After Lizzy finished her songs, her teacher performed once more with another student. The last performance of the night was Lizzy’s teacher herself. She is one of the most celebrated koto players in Japan, and has actually been flown to Europe this week to play a concert. It was so beautiful, the intricate music pulled at my heart, and not a single person spoke. After the concert was over there was a lot of photo taking. Everyone wanted a photo with these lovely ladies. Once things quieted down slightly Cian and I found a moment to spoil our golden star. I think she really liked her flowers!Then it was time to get the party started. So that Lizzy could fully savor her evening in the spotlight I had generously volunteered to be the designated driver which meant no alcohol for me. I enjoyed myself regardless! Who could fail to be entertained when you are friends with lovable goofballs like these! My “I’m sober and completely ok with that” face.
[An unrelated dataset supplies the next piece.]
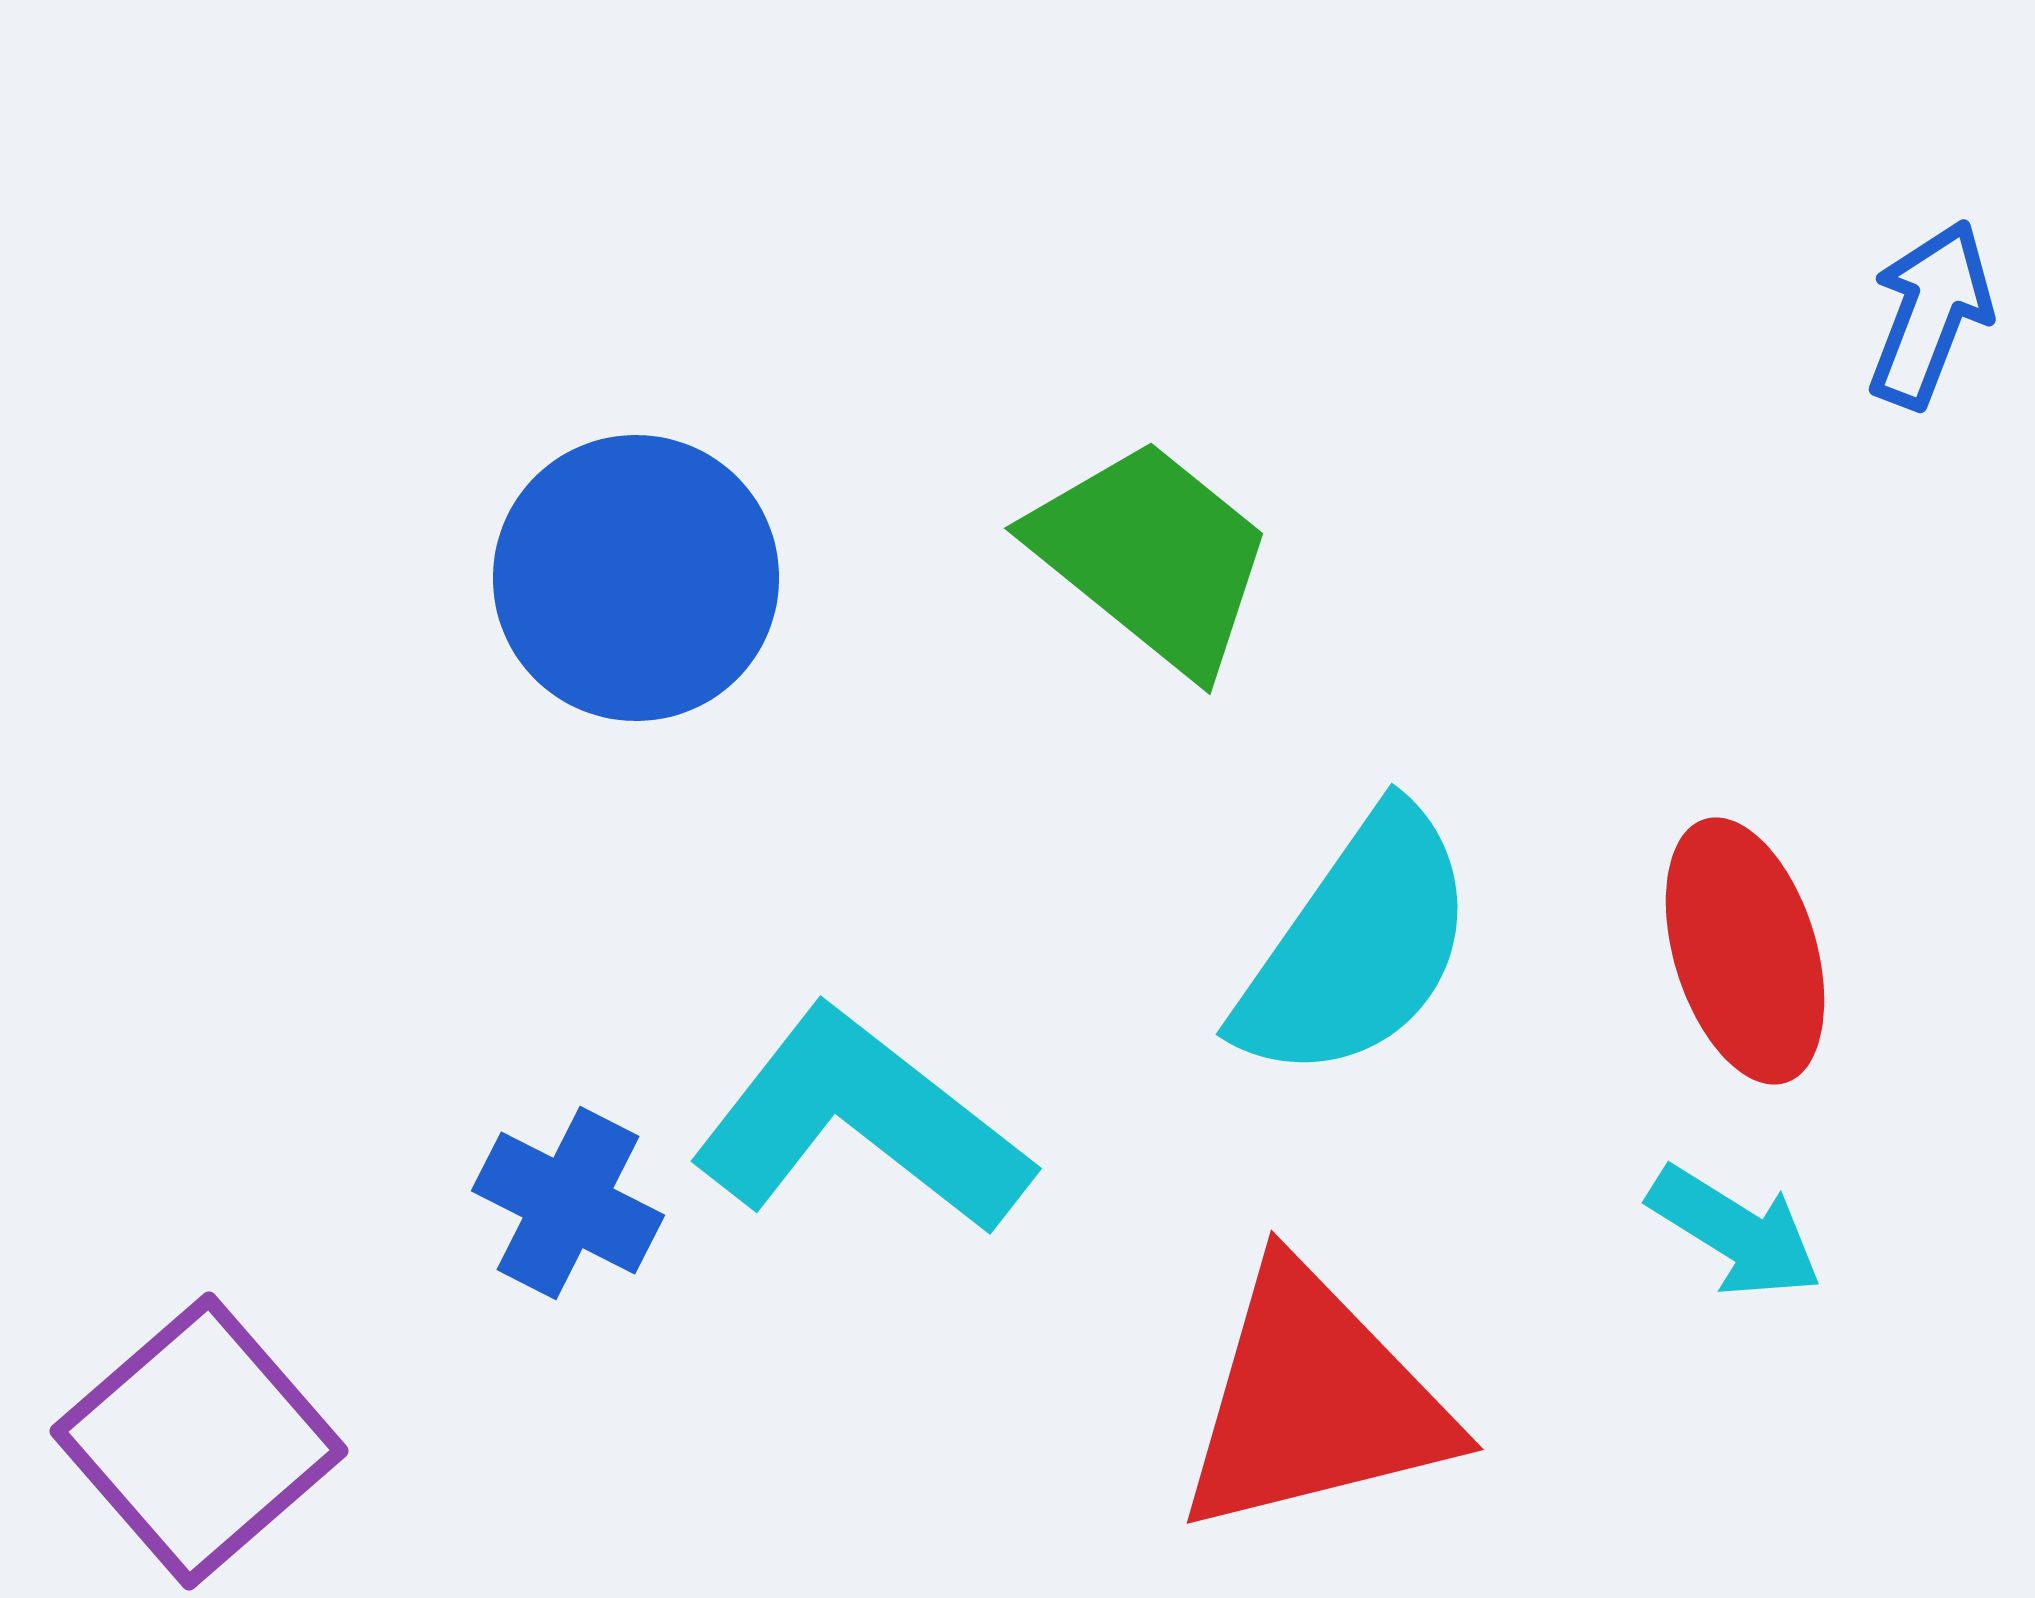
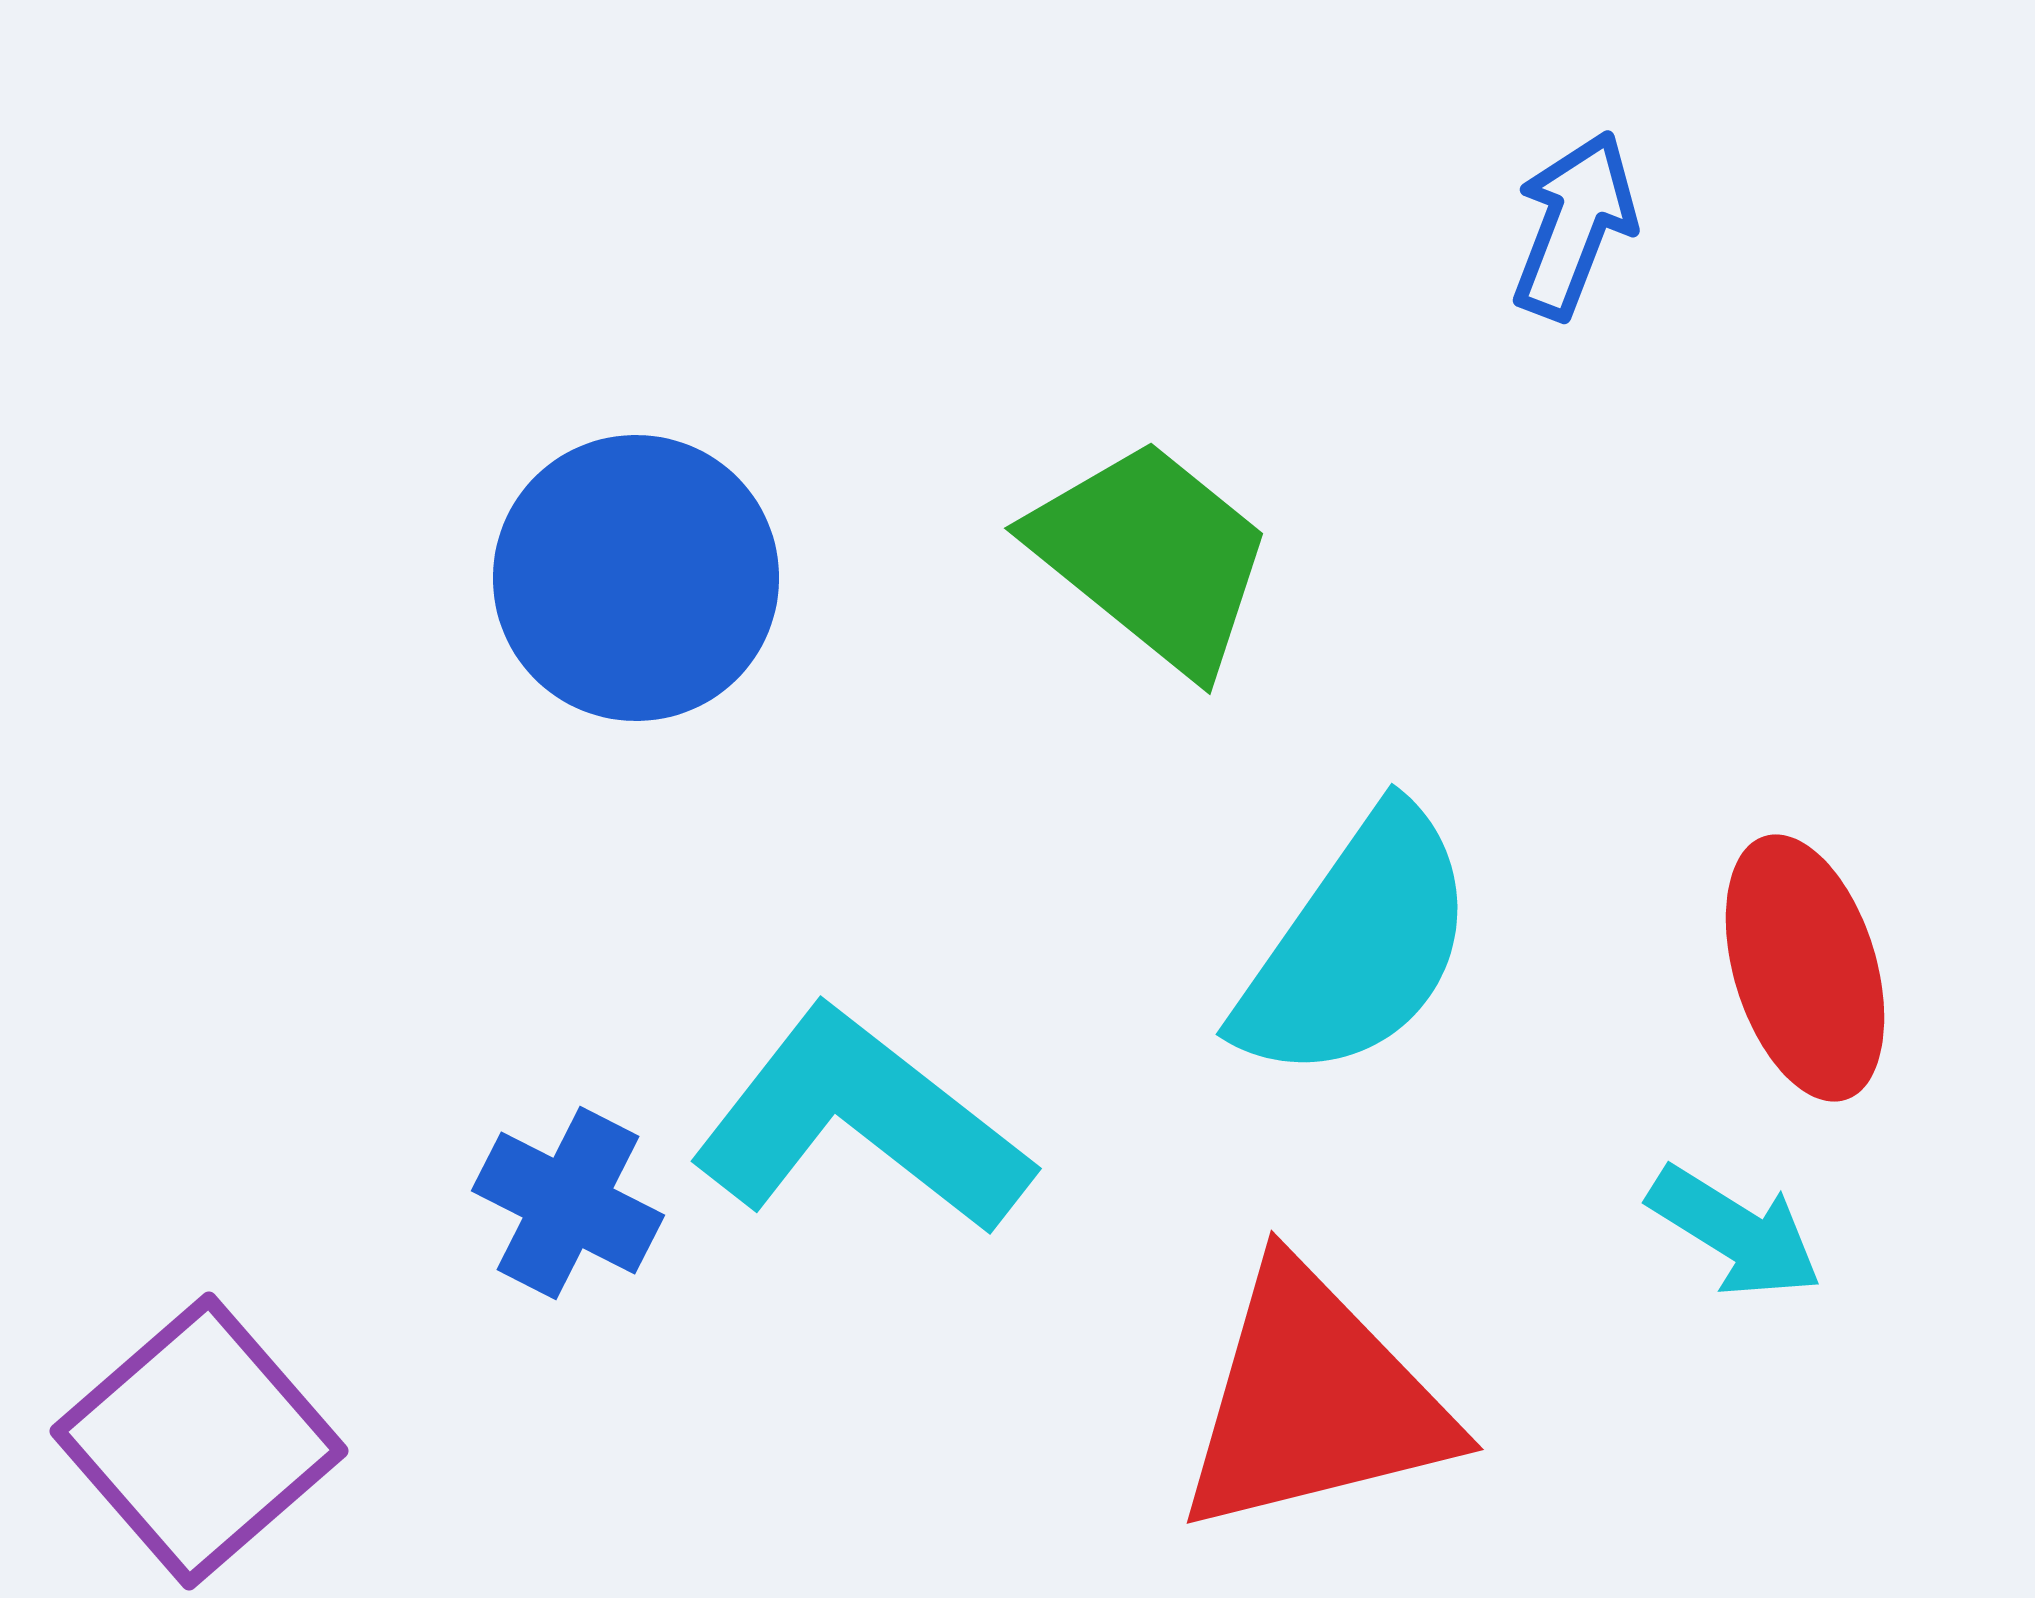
blue arrow: moved 356 px left, 89 px up
red ellipse: moved 60 px right, 17 px down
Soon with much prompting the ALTs got involved with the after concert jammin session. We sang a couple songs “Country Roads”, which is always super popular with Japanese people, and then 2 songs by The Beatles, “Hey Jude” and “Let It Be.” This was a great decision as we had almost everyone singing along with us pretty soon, and endeared all of us to the locals. Shortly after midnight, this little Cinderella fled home to go to bed. Luckily for me, Cian and I both wanted to be home by about 1am; he for a rugby game, me because I’m a granny at heart.
I’m really glad I was able to go. It was something radically different than what I had expected, in the best way possible. I felt truly at ease at the Ikeda Music Concert, everyone was so kind, and even with my limited Japanese I enjoyed talking with many people. I only wish I knew more small, local events like these that I could go to. It would be wonderful!